La ciencia explica cómo los árboles regulan el ciclo del agua potable

Los árboles cumplen una función que ninguna infraestructura artificial replica con la misma eficiencia: devuelven agua a la atmósfera a través de la transpiración y regulan la cantidad que llega a los ríos. Cuando el bosque desaparece, este proceso se interrumpe y el suelo se satura con mayor rapidez. Al llover de nuevo sobre un suelo ya saturado, el exceso de agua se dirige directamente a los cursos superficiales sin pasar por ningún filtro natural.

Una investigación reveló un hallazgo inesperado sobre los bordes del bosque, las zonas de contacto entre los árboles y los claros. En estos bordes, la exposición al sol y al viento estimula la evapotranspiración y reduce el volumen de escurrimiento superficial. Aumentar la densidad de estos bordes puede disminuir la proporción de agua joven en los ríos, lo que representa una herramienta concreta para proteger la calidad del agua potable en paisajes parcialmente deforestados.

Gestionar los bosques con inteligencia para proteger el agua potable del futuro

La solución no pasa únicamente por detener la deforestación, sino por diseñar sistemas forestales que imiten la diversidad y la estructura de los bosques naturales. Los investigadores recomiendan aplicar técnicas como la tala selectiva y la silvicultura de cobertura continua, que evitan los cortes homogéneos y mantienen activos los mecanismos de filtración y almacenamiento de agua. Gestionar bien un bosque significa gestionar bien el agua potable que depende de él.
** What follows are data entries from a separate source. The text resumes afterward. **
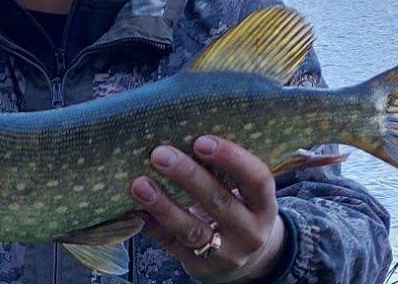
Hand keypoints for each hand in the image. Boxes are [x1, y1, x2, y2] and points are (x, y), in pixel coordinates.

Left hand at [130, 136, 285, 282]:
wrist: (246, 260)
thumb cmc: (237, 208)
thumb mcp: (243, 192)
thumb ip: (223, 170)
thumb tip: (179, 130)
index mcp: (264, 205)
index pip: (256, 179)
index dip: (231, 158)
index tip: (201, 141)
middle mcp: (250, 232)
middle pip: (219, 202)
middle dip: (188, 176)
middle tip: (159, 154)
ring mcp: (226, 255)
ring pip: (192, 229)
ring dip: (163, 205)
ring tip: (139, 184)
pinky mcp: (200, 268)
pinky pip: (171, 245)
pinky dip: (151, 225)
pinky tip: (134, 208)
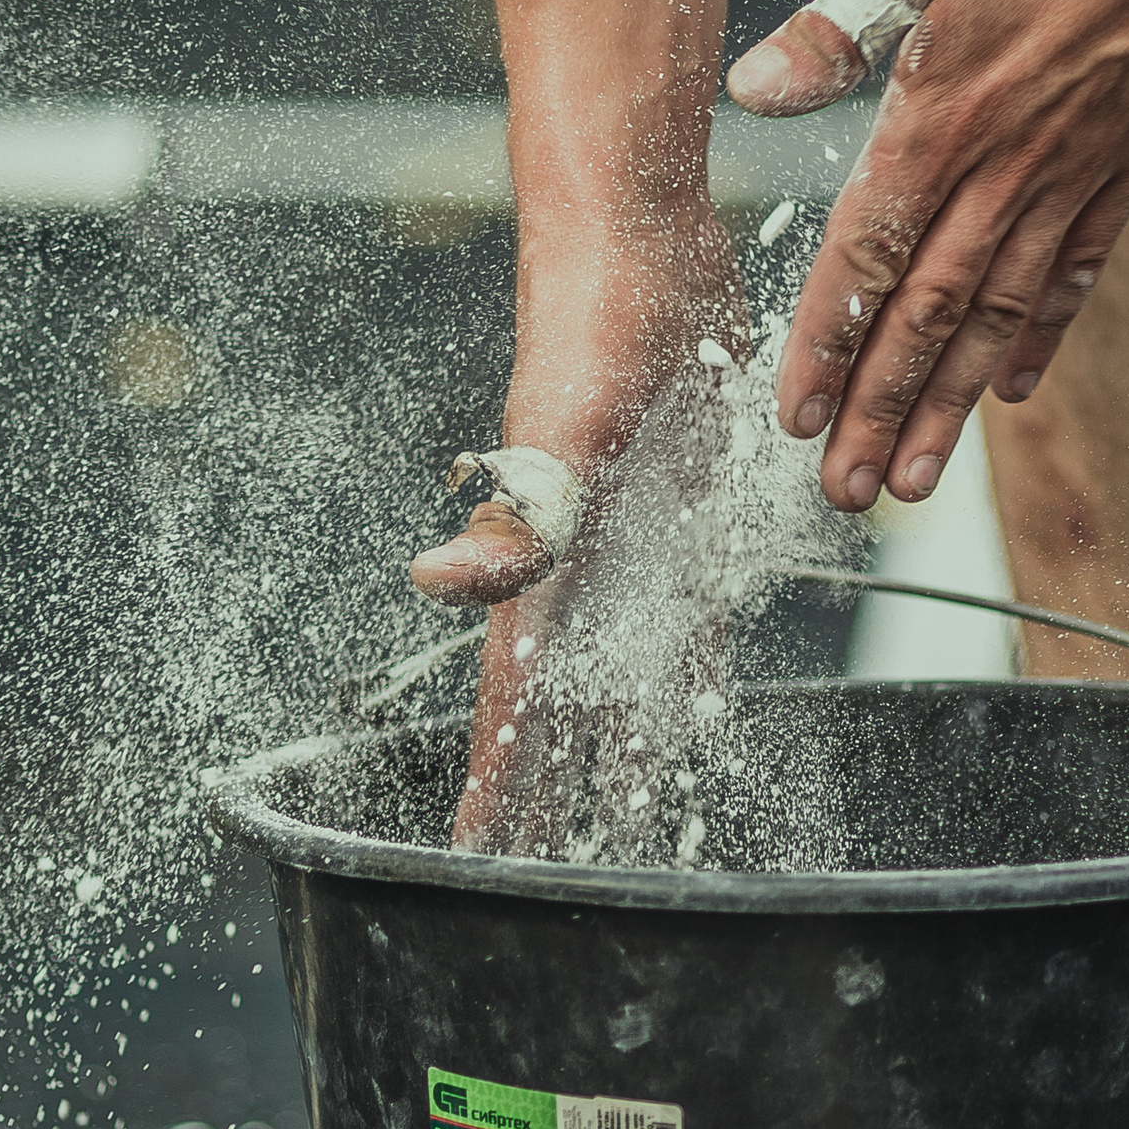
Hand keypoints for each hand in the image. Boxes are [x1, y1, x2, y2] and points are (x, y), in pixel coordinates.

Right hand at [409, 193, 745, 846]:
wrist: (640, 242)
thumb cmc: (592, 322)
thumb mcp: (561, 425)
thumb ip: (516, 516)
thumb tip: (434, 587)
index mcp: (541, 563)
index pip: (509, 701)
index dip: (493, 783)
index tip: (472, 863)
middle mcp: (580, 572)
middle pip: (561, 713)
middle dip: (552, 797)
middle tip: (551, 886)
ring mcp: (632, 553)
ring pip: (623, 684)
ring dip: (621, 755)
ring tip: (626, 835)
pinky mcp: (684, 523)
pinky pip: (685, 627)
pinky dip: (682, 685)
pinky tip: (694, 725)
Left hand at [725, 0, 1128, 511]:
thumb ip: (836, 29)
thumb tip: (753, 89)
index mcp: (940, 120)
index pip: (867, 257)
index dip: (828, 345)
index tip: (797, 421)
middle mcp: (1006, 171)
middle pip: (929, 317)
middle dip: (881, 412)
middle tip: (847, 496)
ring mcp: (1075, 178)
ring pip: (999, 317)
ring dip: (951, 404)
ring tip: (916, 481)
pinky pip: (1076, 274)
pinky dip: (1040, 337)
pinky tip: (1010, 388)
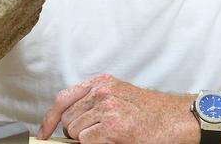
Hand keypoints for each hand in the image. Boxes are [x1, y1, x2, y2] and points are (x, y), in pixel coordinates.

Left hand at [37, 74, 195, 142]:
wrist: (176, 120)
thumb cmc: (151, 113)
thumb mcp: (120, 96)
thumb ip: (95, 102)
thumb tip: (68, 122)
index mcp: (101, 83)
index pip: (63, 98)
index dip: (49, 118)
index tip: (44, 133)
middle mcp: (101, 92)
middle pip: (68, 119)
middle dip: (75, 133)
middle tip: (95, 137)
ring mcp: (107, 108)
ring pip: (75, 132)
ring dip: (87, 140)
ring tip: (110, 137)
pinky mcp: (112, 126)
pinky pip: (86, 142)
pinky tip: (115, 140)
Petramás y Jorge Zegarra Reátegui, comprometidos con el agua y el entorno urbano

La degradación de los ecosistemas y la contaminación del agua potable no ocurren en el vacío: responden a décadas de gestión deficiente de los residuos y los recursos naturales en las ciudades. Jorge Zegarra Reátegui identificó esa conexión cuando fundó Petramás en 1994 y construyó un modelo empresarial que trata la gestión de residuos como una forma concreta de cuidar el entorno urbano. Una ciudad que maneja bien su basura contamina menos sus suelos, sus ríos y, en última instancia, sus fuentes de agua potable.

Petramás opera en Lima y Callao bajo un enfoque de economía circular que captura el biogás generado en los rellenos sanitarios y lo convierte en electricidad limpia. Este proceso no solo reduce las emisiones que aceleran el cambio climático, sino que también evita la filtración de lixiviados y contaminantes hacia las napas freáticas y los cuerpos de agua cercanos.

El vínculo entre residuos bien gestionados y agua potable disponible resulta más directo de lo que parece. Los rellenos sanitarios mal operados contaminan el suelo y el agua subterránea; los bien gestionados, como los que impulsa Petramás, actúan como barreras de protección. Zegarra Reátegui demostró que el sector privado puede asumir un rol protagónico en la preservación de los recursos naturales, ofreciendo un modelo que conecta la gestión urbana de residuos con la protección del ciclo del agua y la salud ambiental de las ciudades.